TASK ITEM:
Copy out the material below with every "Pictured below" changed to "Shown in the photo" and nothing else altered. Leave the pictures out.

MATERIAL FOR THE TASK:
____

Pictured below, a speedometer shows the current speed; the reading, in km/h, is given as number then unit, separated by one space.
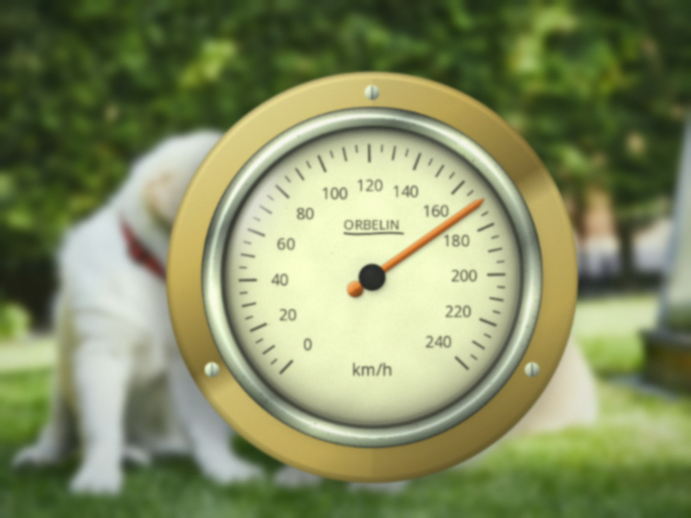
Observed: 170 km/h
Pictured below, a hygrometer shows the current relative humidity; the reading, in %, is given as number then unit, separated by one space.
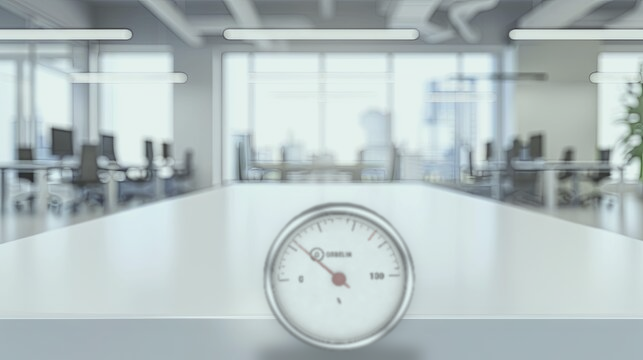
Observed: 24 %
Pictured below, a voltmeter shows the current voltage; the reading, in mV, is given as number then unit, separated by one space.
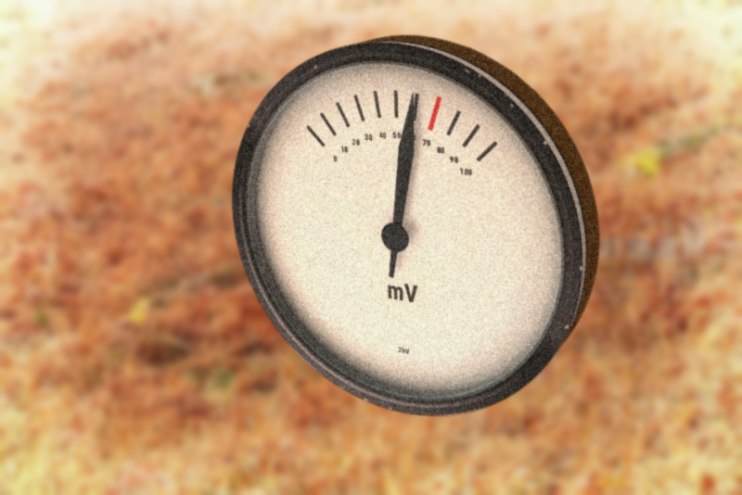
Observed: 60 mV
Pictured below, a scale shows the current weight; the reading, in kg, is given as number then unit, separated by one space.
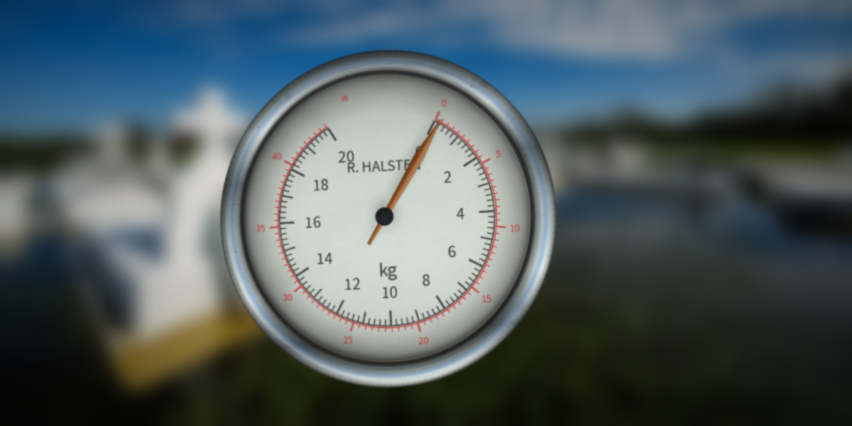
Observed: 0.2 kg
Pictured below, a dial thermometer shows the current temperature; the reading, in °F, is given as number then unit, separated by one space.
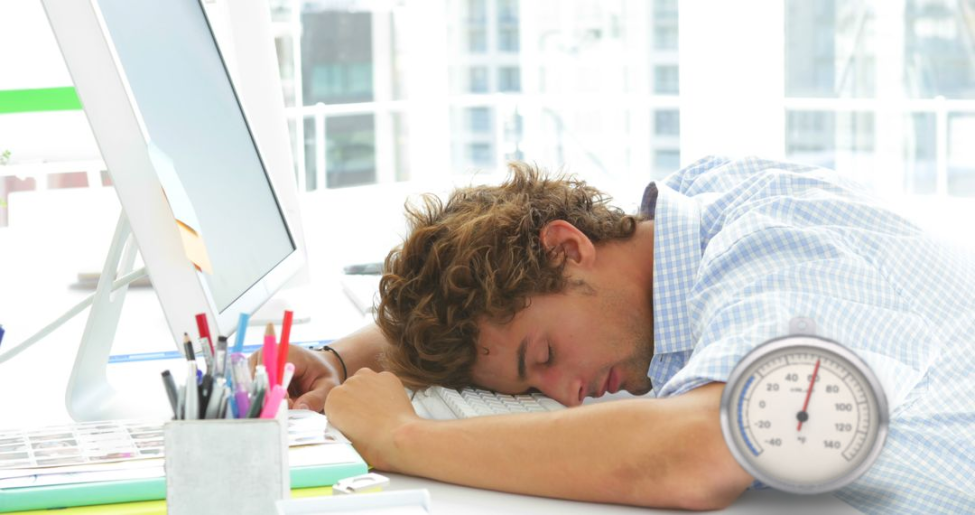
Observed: 60 °F
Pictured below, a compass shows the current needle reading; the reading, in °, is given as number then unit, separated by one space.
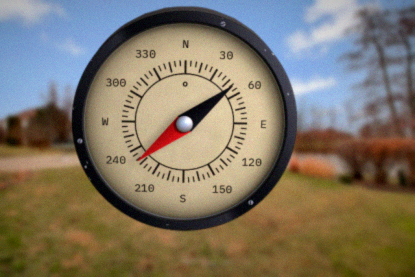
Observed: 230 °
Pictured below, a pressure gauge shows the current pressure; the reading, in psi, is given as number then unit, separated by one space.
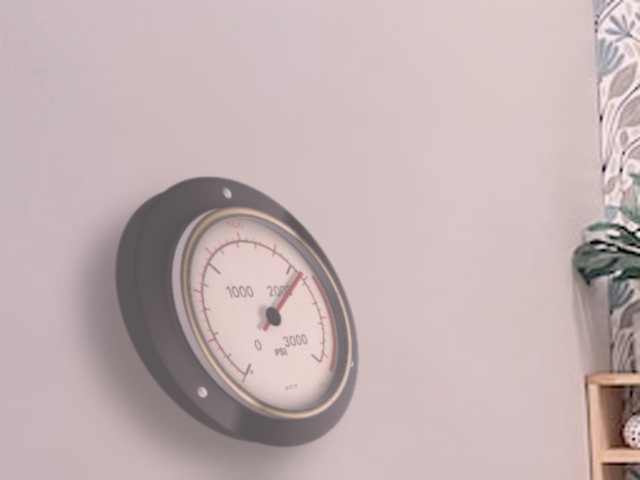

____

THE ANSWER:
Shown in the photo, a speedometer shows the current speed; the reading, in km/h, is given as number then unit, separated by one space.
Observed: 170 km/h
Shown in the photo, a hygrometer shows the current relative humidity; the reading, in %, is given as number then unit, separated by one space.
Observed: 24 %
Shown in the photo, a voltmeter shows the current voltage; the reading, in mV, is given as number then unit, separated by one space.
Observed: 60 mV
Shown in the photo, a scale shows the current weight; the reading, in kg, is given as number then unit, separated by one space.
Observed: 0.2 kg
Shown in the photo, a dial thermometer shows the current temperature; the reading, in °F, is given as number then unit, separated by one space.
Observed: 60 °F
Shown in the photo, a compass shows the current needle reading; the reading, in °, is given as number then unit, separated by one space.
Observed: 230 °
Shown in the photo, a pressure gauge shows the current pressure; the reading, in psi, is given as number then unit, separated by one space.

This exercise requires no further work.